It may seem like the balls are being sent to the center, but it's actually not the case. The desired velocity is the result of a trade-off between three different things: desire to keep the balls close to the center of the workspace and to each other (to keep them in the workspace and to minimize the movement and velocity of the paddle), the desire to keep them away from each other (to minimize collisions), and to keep them separated not only in space, but also in time. Even though the paddle can hit both balls when they are close, it can't control both balls, so the ideal situation is when the balls have contacts at regular intervals. To achieve that, the system calculates the desired velocity in such a way that makes one ball to be at the apex (the highest point of the trajectory) when the other one is at the contact.
Another aspect that doesn't exist in one ball case is that the system needs to know which of the two balls to hit first. As it doesn't really have a "history" of ball movements and balls can be removed and added at any time, the system needs to be able to re-act quickly and adjust during each of the time steps. The logic to achieve that is simple: I take position and velocity of each of the balls (to get velocity I need two positions and the time between the two snapshots) and then project (using the model of their behavior) which of them will hit z=0 plane first. The one that hits first is the one that is being tracked by the model as the "main" ball. You can see the result of that in the fragment where the system juggles one ball, with the second one being in my hand. After hitting the first ball, the paddle moves closer to the ball in my hand as it expects it will be the first one for the next contact (even though it's still in my hand).
Some of you might have noticed that I glanced over the fact that the cameras and the robot use different coordinate systems and there is nothing in what I described that connects the two. In other words, the cameras may report that the ball position is (700, 100, -10), but how does the robot know what coordinates it corresponds to in its own space? We considered two options: (1) placing markers on the paddle and doing all the calculations in the camera coordinates, and (2) calibrating the system to merge the two coordinate systems.
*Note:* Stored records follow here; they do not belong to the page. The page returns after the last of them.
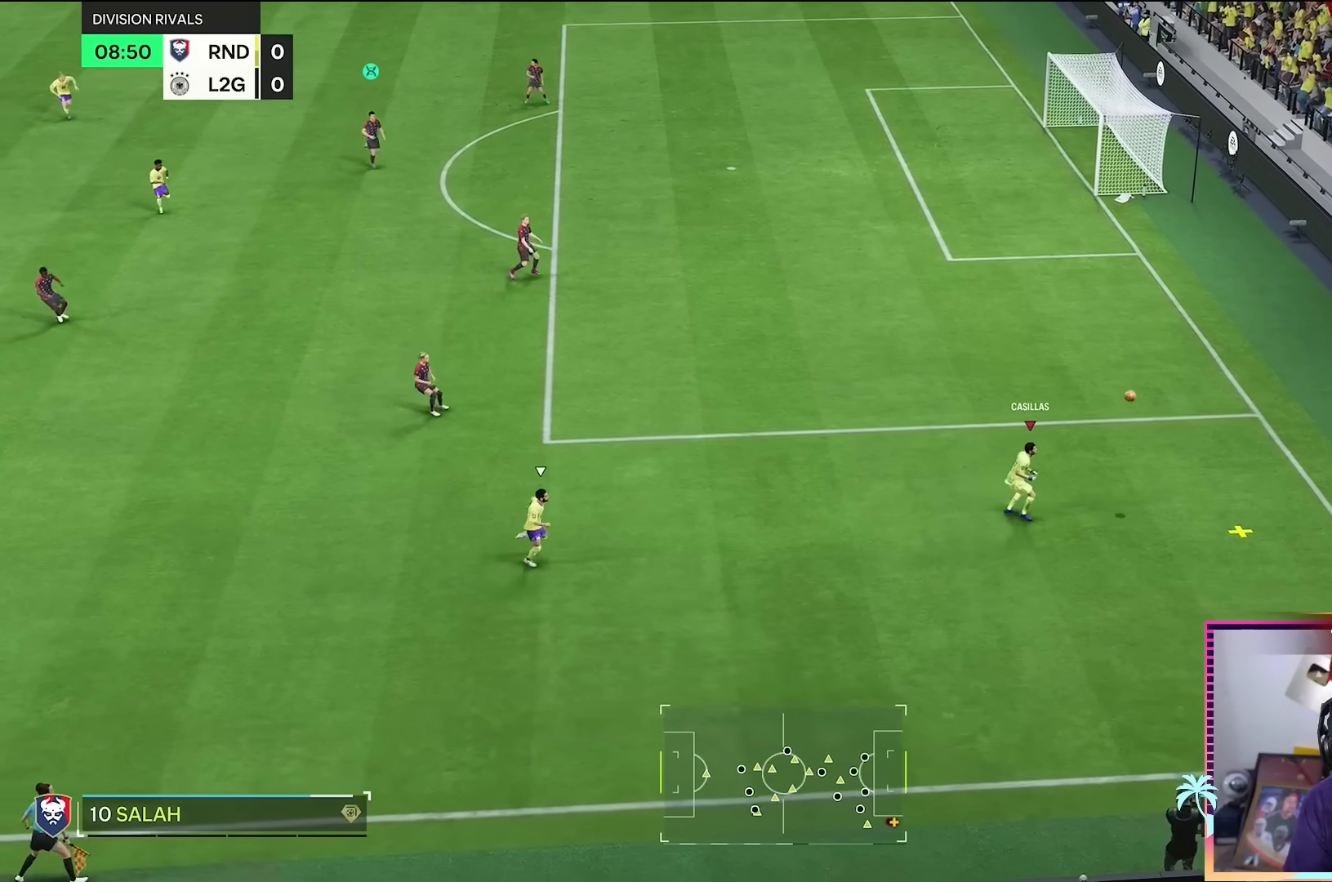
{"buttons": ["X"], "left_stick": "up-left", "right_stick": "center", "events": [[367, "left_stick", "center"], [401, "X", "down"], [417, "left_stick", "up-left"]]}
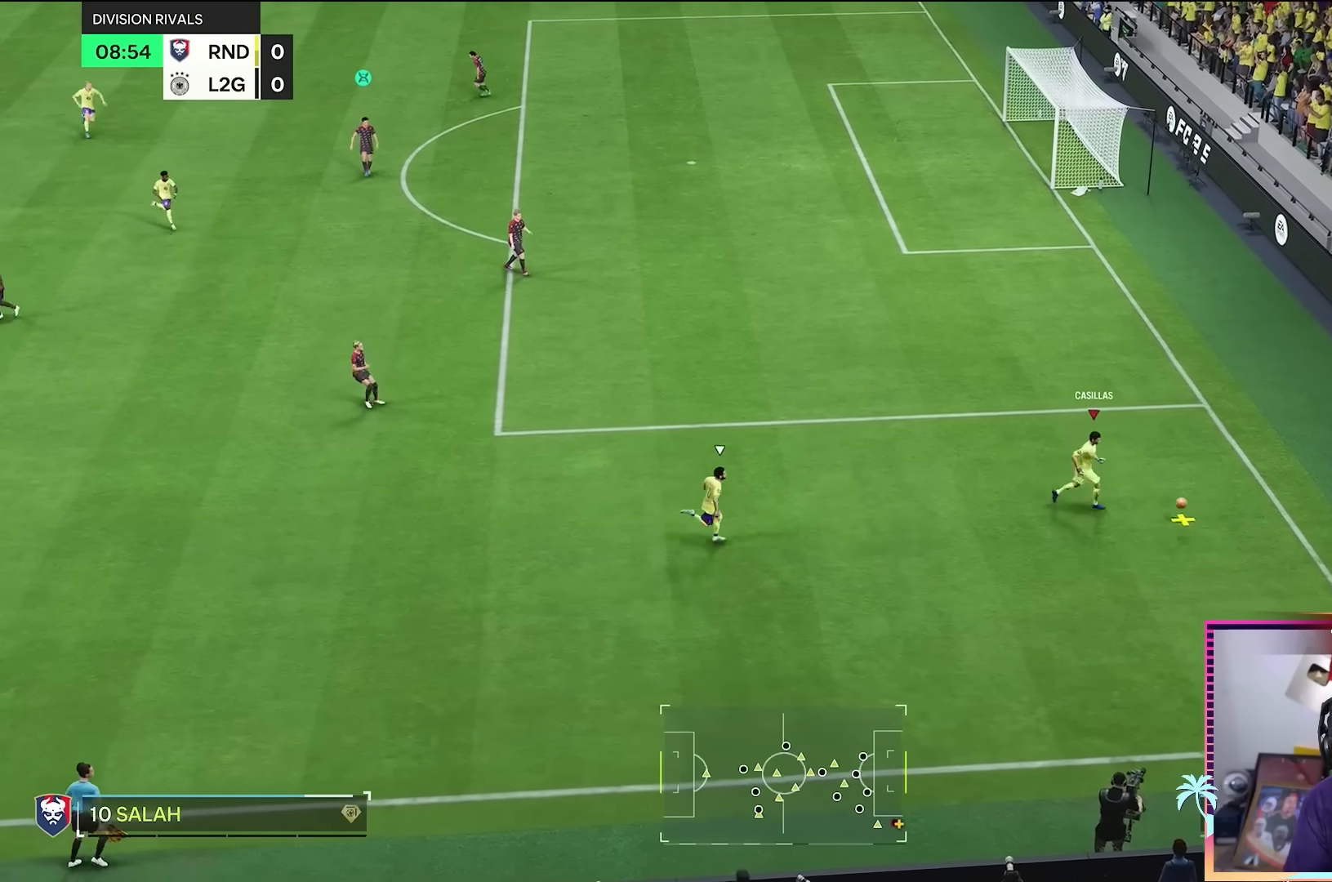
{"buttons": [], "left_stick": "up-left", "right_stick": "center", "events": [[167, "X", "up"]]}
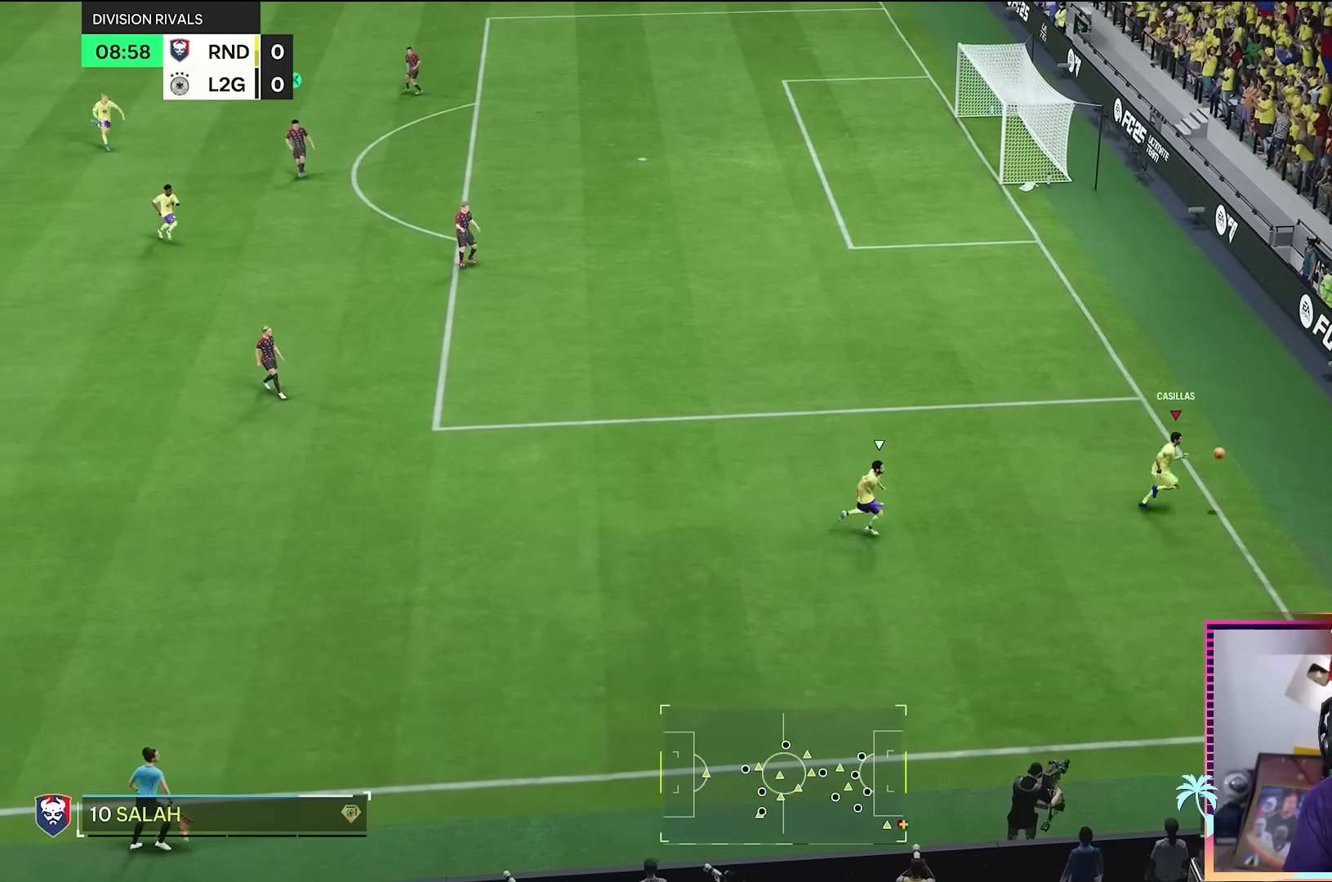
{"buttons": [], "left_stick": "up-left", "right_stick": "center", "events": []}
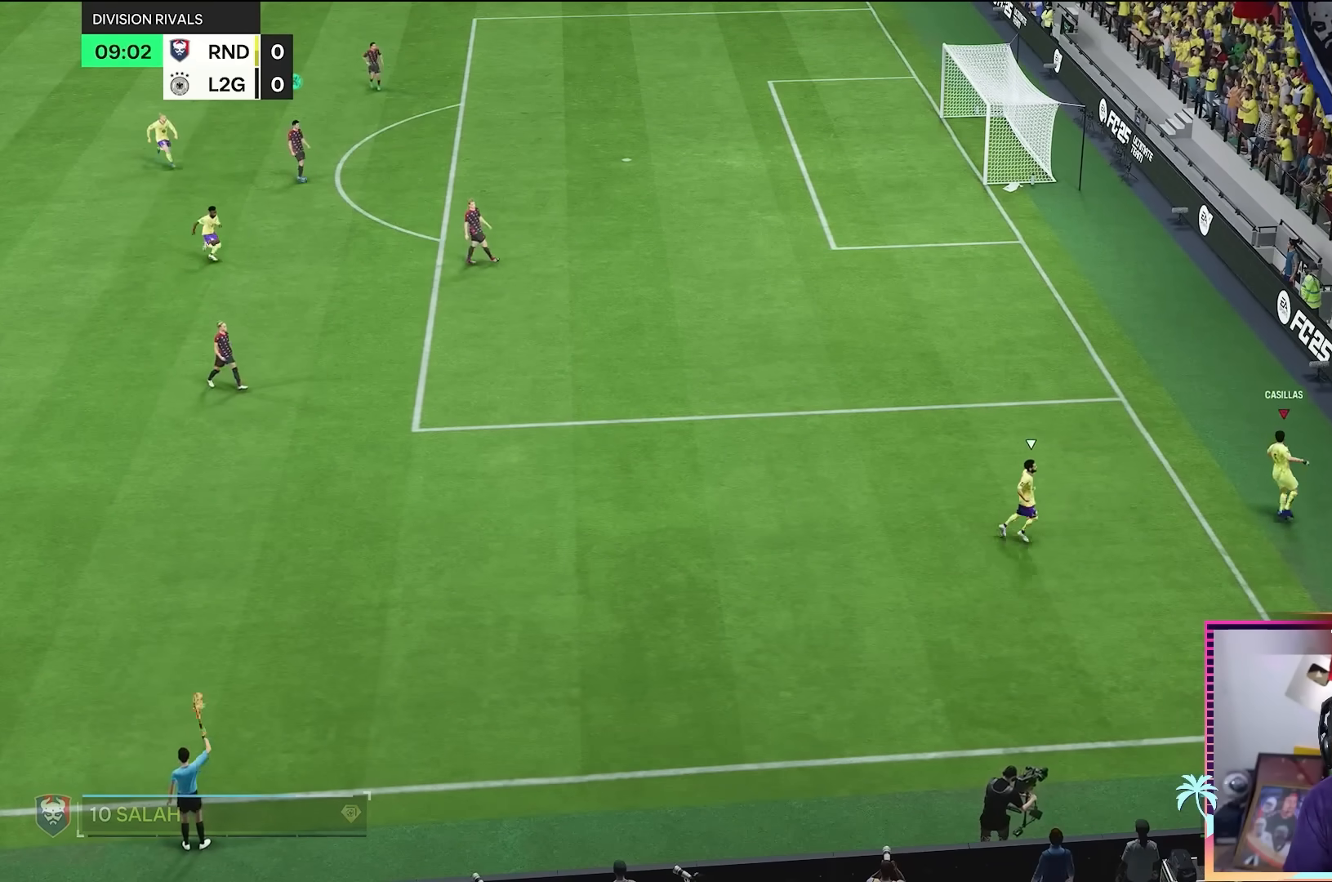
{"buttons": [], "left_stick": "center", "right_stick": "center", "events": [[117, "left_stick", "center"]]}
I decided for the latter option, which, in my opinion, made the system simpler and avoided placing markers on the paddle.
To come up with a transformation between two coordinate systems you need to take measurements for some coordinate in both systems and then calculate the transformation and rotation matrices. Four measurements is enough, and so we added a simple procedure at the beginning of each session where I put one of the balls on the paddle and move the paddle to 4 different positions (just need to make sure all four are not on the same plane). I then calculate the mapping (based on this description) and use it to translate coordinates between the two systems.
With all the individual parts of the system working, the main challenge was to run it fast enough to get smooth behavior. We estimated that it should be enough to have 10ms control loop, but the initial MATLAB implementation of the algorithm ran in 100ms (the target was 5ms as there was overhead for getting/sending date, logging and other things). We did some optimization for using vectorization instead of loops, but it only gave us 3-fold improvement. Then we decided to compile the core algorithm to C using Real-Time Workshop in MATLAB, which made that part of the algorithms approximately 8 times faster (comparing to executing MATLAB code); re-writing it directly in C would make it still 4-5 times faster based on our estimates. We ran the system on a windows desktop with 3GHz dual core processor and, for the segment shown on video, the entire control loop takes 9ms on average for two-ball juggling.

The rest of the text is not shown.